Yangın güvenlik sistemlerinde teknolojik olarak hangi noktaya gelindi?

Yangın güvenlik sistemleri, diğer teknolojiklere paralel olarak gelişme gösteren bir sektör. Sektörde yaşanan son gelişmeleri yakından takip ederek müşterilerimize en iyi çözümü sunmaya çalışıyoruz. Örnek vermek gerekirse Galatasaray Üniversitesi’nde yaşanan yangının ardından Yıldız Sarayı’nda olası bir yangına karşı birtakım önlemler alınmak istendi. Bu kapsamda öncelikle proje öncesi ön hazırlık aşamasında araştırma yaparak, ihtiyaca en uygun yangın söndürme sistemlerini belirledik ve bu konuda yetkilileri bilgilendirdik. Yurt dışından “su sisi söndürme sistemleri” diye isimlendirilen yangın güvenlik sistemlerini getirterek Türkiye’de ilk defa bu projede kullandık. Hem mimari yapısı hem de tarihi yapısı nedeniyle ülkemizin en değerli kültürel mirasları arasında yer alan Yıldız Sarayı’nı bu sistemle yangına karşı koruyoruz. Küçük partiküller halinde bir sis bulutu şeklinde sudan oluşan bu sistem, olası bir yangında en kısa sürede devreye girerek müdahale ediyor. Suyu pülverize hale getiren bu sistem, ardından bir kalıntı bırakmaması nedeniyle çevreye zararı bulunmamakta. Bir diğer avantajı ise kullanıldığı alanın tamamen kapalı olması şart değildir. Ayrıca yangın merkezine yakın bir konumda yer alan nesneleri ısı enerjisi yayınımından koruyor. Özellikle müze, tarihi yapı gibi kullanım alanlarında bu sistem tercih ediliyor. Bu alanda dünyada gelinen en son teknolojilerden biri bu.
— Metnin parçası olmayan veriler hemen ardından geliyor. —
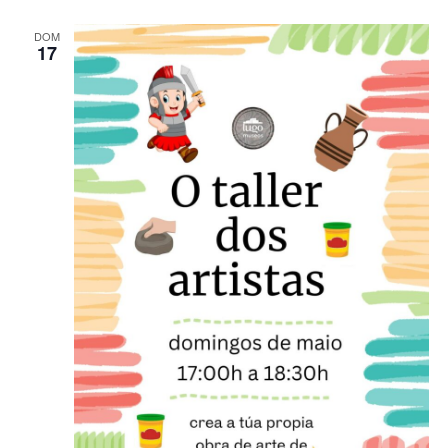
DOM
17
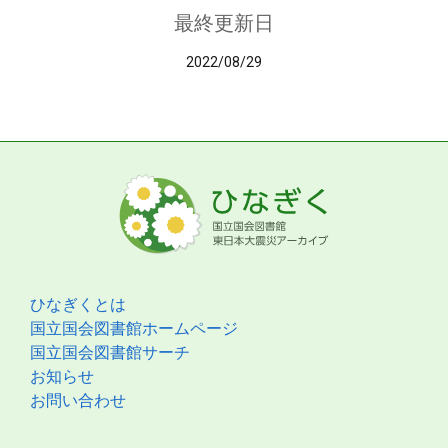
最終更新日
2022/08/29
ひなぎくとは
国立国会図書館ホームページ
国立国会図書館サーチ
お知らせ
お問い合わせ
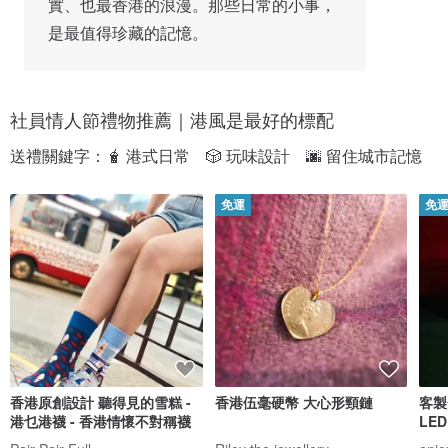
實、也最香港的浪漫。那些日常的小事，
是最值得珍藏的記憶。
社員情人節禮物推薦｜港風是最好的標配
送禮關鍵字：🧋 港式日常　🎲 玩味設計　🌆 留住城市記憶
免運
免
香港原創設計 聽得見的雪糕 -
香港伍毫硬幣 大心形頸鏈
客製
港乜港襪 - 香港情懷不對稱襪
LE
Su sisi yangın söndürme sistemi başka hangi projelerde kullanıldı? 

 İstanbul Erkek Lisesi, Çamlıca Radyo Tv Kulesi ve birçok müzede su sisi söndürme sistemleri kullanıldı. TUBİTAK binasına ise bu sistemi yakın zamanda uygulanacak. Söndürme kimyasalı olarak Su kullanılması nedeniyle bu sistemin, gazlı söndürme sistemine oranla işletme maliyeti oldukça düşük. Az miktarda su ile çok geniş risk alanlarının korunmasını mümkün kılıyor. Dolayısı ile su ihtiyacı düşerek , su deposu hacimleri ve pompa odalarına ayrılan hacimler çok büyük oranlarda azalıyor.   Son yıllarda farklı kimyasallar kullanılarak yeni gazlı yangın söndürme sistemleri geliştirildi.
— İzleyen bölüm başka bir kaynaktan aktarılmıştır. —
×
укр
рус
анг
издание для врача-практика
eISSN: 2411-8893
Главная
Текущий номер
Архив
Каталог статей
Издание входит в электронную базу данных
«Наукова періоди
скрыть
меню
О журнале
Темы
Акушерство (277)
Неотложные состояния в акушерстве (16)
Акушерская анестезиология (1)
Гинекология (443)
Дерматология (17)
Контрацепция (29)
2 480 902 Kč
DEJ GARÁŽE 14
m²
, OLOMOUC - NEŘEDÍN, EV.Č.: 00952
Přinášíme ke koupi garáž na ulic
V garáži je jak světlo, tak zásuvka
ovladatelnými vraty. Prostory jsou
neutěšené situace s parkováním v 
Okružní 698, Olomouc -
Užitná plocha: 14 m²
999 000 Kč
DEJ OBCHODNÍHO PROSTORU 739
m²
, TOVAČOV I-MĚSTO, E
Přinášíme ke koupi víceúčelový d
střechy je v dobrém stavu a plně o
10-14 Ekim  2016 tarihinde çıkan Kigali Protokolu ile, atmosferde bozulmadan 32 yıl kalabilen FM 200 ve benzeri HFC türevi gazların  kullanıllanımının azaltılması öngörüldü. Daha kısa sürede bozulan gazların kullanıldığı yangın söndürme cihazları imalat edilmeye başlandı. Bu gazlardan biri de Noveç 1230 gazıdır. Son teknolojilerden biri de bu ürün. SOCAR’ın Aliağa’da bulunan tesislerine bu ürünle çözüm sunduk.

Önümüzdeki süreçte neyi hedefliyorsunuz?

Yurt dışından ithal ettiğimiz teknik malzemeleri ülkemizde üretmeyi planlıyoruz. Bu hedefimiz ile ilgili girişim ve araştırmalarımız devam ediyor.